At the time, the number of doctor visits was high, said Terry Bradley, Clovis Unified's superintendent.

"They imposed changes upon themselves when they knew they were not going to have salary increases," he said, crediting employee groups. "Our hope was that our spiraling costs would go down and that our [insurance premium] increases would be less than in recent years."

District officials were pleasantly surprised, Bradley said, when actual costs were lower.

The roughly $4 million being divided among school employees is a portion of the savings from insurance costs. That would come to about $925 per employee.

No other district funds will be used to pay the bonus, Bradley said.

All full-time employees who were working for the district as of May 1 will be eligible to receive the money.

Employee representatives said they were encouraged by the pay bonus proposal.

"It's a positive thing all the way around and I think it's really kind of generous," said LisaMarie Slater, president of the faculty senate, which represents the district's 1,809 teachers. "It's a bonus they are passing on to us because we are the people who created that savings with the diligent use of the health plan."

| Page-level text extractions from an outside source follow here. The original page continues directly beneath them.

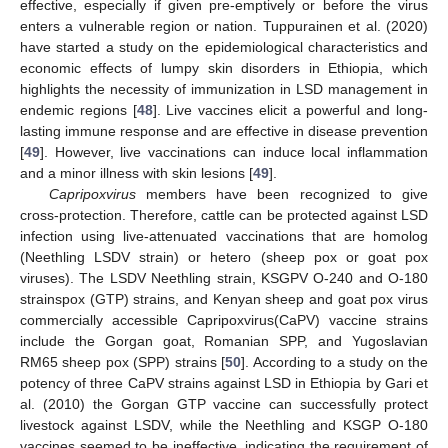
effective, especially if given pre-emptively or before the virus
enters a vulnerable region or nation. Tuppurainen et al. (2020)
have started a study on the epidemiological characteristics and
economic effects of lumpy skin disorders in Ethiopia, which
highlights the necessity of immunization in LSD management in
endemic regions [
48
]. Live vaccines elicit a powerful and long-
lasting immune response and are effective in disease prevention
[
49
]. However, live vaccinations can induce local inflammation
and a minor illness with skin lesions [
49
].
Capripoxvirus
members have been recognized to give
cross-protection. Therefore, cattle can be protected against LSD
infection using live-attenuated vaccinations that are homolog
(Neethling LSDV strain) or hetero (sheep pox or goat pox
viruses). The LSDV Neethling strain, KSGPV O-240 and O-180
strainspox (GTP) strains, and Kenyan sheep and goat pox virus
commercially accessible Capripoxvirus(CaPV) vaccine strains
include the Gorgan goat, Romanian SPP, and Yugoslavian
RM65 sheep pox (SPP) strains [
50
]. According to a study on the
potency of three CaPV strains against LSD in Ethiopia by Gari et
al. (2010) the Gorgan GTP vaccine can successfully protect
livestock against LSDV, while the Neethling and KSGP O-180
vaccines seemed to be ineffective, indicating the requirement of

The refund showed that employees were using their health benefits carefully, said Dan Faria, a diesel bus mechanic and president of the California Service Employees Association, which represents 600 of the district's 2,033 nonteaching employees.

"It's for us not having unnecessary expenses on our health care," Faria said. "It was all of us pulling together to get through these tough times."

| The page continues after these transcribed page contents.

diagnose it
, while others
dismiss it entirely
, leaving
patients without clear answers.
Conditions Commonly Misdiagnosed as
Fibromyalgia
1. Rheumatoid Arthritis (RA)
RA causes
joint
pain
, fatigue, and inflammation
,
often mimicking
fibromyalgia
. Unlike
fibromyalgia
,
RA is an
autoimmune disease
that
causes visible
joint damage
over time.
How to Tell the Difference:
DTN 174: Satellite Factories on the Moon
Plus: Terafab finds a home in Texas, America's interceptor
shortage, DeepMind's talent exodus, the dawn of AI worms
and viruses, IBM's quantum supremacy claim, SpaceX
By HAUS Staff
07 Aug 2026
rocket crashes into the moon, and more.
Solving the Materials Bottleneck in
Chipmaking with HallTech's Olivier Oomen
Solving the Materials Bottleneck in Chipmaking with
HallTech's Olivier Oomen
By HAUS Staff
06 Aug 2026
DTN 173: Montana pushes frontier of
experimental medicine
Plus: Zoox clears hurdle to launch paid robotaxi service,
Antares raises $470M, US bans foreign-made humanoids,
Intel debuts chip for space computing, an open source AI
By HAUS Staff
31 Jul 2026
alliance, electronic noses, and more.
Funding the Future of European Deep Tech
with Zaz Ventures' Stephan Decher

Fresno Unified School District has had surpluses in its self-insured benefit funds, but bonuses were not discussed with labor leaders, said Ruth Quinto, the district's chief financial officer.

She said those labor leaders might ask the district to follow Clovis Unified's example.

For now, Quinto said, "We have set aside those resources in a health fund reserve so we can offset any future increases in health costs and insulate our employees from any increases for some time into the future."

Paying bonuses for reducing insurance costs does not occur often, said David Vaughn, executive director of Fresno-based California's Valued Trust, an insurance trust that oversees 202 self-insured school districts in California.

He said his organization was able to give employees in districts he represents a $400 reward three or four years ago.

"Even in today's world you do have some good years, but to sustain that over time it will be highly unlikely," Vaughn said. "It's getting harder and harder to do that with all the complexity and everything happening in health care today."

David Osborne, a senior partner with Public Strategies Group, a St. Paul, Minn., consulting firm for governments, said, "It's been done, but it's pretty uncommon, and it's a good idea."

Osborne added that health insurance, because its price has escalated so quickly over the years, has been the biggest problem for governments, other than the recent recession.

"Governments should be encouraged to do things like this," Osborne said.

Clovis Unified employees shouldn't expect a regular bonus, Bradley said, because beginning July 1 employees' share of health-care costs will be cut -- an adjustment similar to what a homeowner might see with a mortgage escrow account.